Union leaders said today that they oppose efforts to recall Oakland Mayor Jean Quan because she’s a strong advocate for labor and they think she’s doing a good job under difficult circumstances.
Josie Camacho, the executive secretary treasurer of the Alameda Labor Council, said she thinks the recall efforts are “a waste of resources and a waste of energy” and will hurt the city during a time of continued economic uncertainty.
Camacho said, “We don’t have time for this” and “we need to give her some slack” because she’s only been in office for less than a year.

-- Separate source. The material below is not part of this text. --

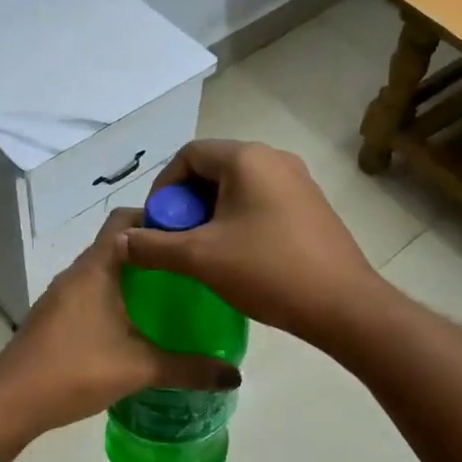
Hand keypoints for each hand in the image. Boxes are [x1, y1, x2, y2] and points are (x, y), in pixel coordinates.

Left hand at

Joined by other union leaders at the council’s office, Camacho said Quan is working hard to try to create more high-paying union jobs and said banks and corporations, not Quan, are to blame for the poor economy and high unemployment rate in Oakland and across the country.
Wei-Ling Huber, the president of Unite Here 2850, which represents hotel, food service and gaming workers, said Quan “has always been a great supporter of hotel workers” and she believes Quan is committed to doing a good job as mayor.
Jazy Bonilla of Local 3 of the International Union of Painters and Allied Trades said, “You can’t single-handedly blame the mayor for the city’s problems. There is plenty of blame to go around.”
Bonilla alleged that the leaders of the efforts to recall Quan are “playing political games to change power.”
Camacho said other unions that oppose the recall efforts and support Quan represent machinists, bakers, electricians, and city employees.
She said, “The Labor Council is committed to fighting the recall efforts as much as we can.”
On Dec. 7, Oakland City Clerk LaTonda Simmons certified a petition by Oakland Post photographer and Oakland Black Caucus member Gene Hazzard to recall Quan.
Hazzard’s group has about 150 days to gather 19,811 signatures from registered voters in Oakland, which represents 10 percent of the city’s voters, to put its proposed recall measure on the ballot.
A second group also filed a notice of intent two weeks ago to recall Quan but its effort hasn’t yet been certified by the City Clerk.
Hazzard, who couldn’t immediately be reached for comment today, said that one of the reasons he wants to recall Quan is that he thinks she has squandered an opportunity to promote a proposed large development project at the former Oakland Army Base in West Oakland and create good jobs there.
But a resolution passed by the Alameda Labor Council that condemns the recall efforts says, “Mayor Quan has worked tirelessly and successfully on the Oakland Army Base project to bring good union jobs to Oakland.”
The resolution also says “the false claim is being made that Mayor Quan is not attending to the issue of public safety.”
It says Quan has “a coherent strategy” to work with police, school officials, prosecutors and probation officials to fight crime in 100 blocks of Oakland where 90 percent of the city’s violent crime occurs.
The resolution says, “A recall would distract attention from the crucial task of confronting this crisis and would only create an additional financial drain on the city.”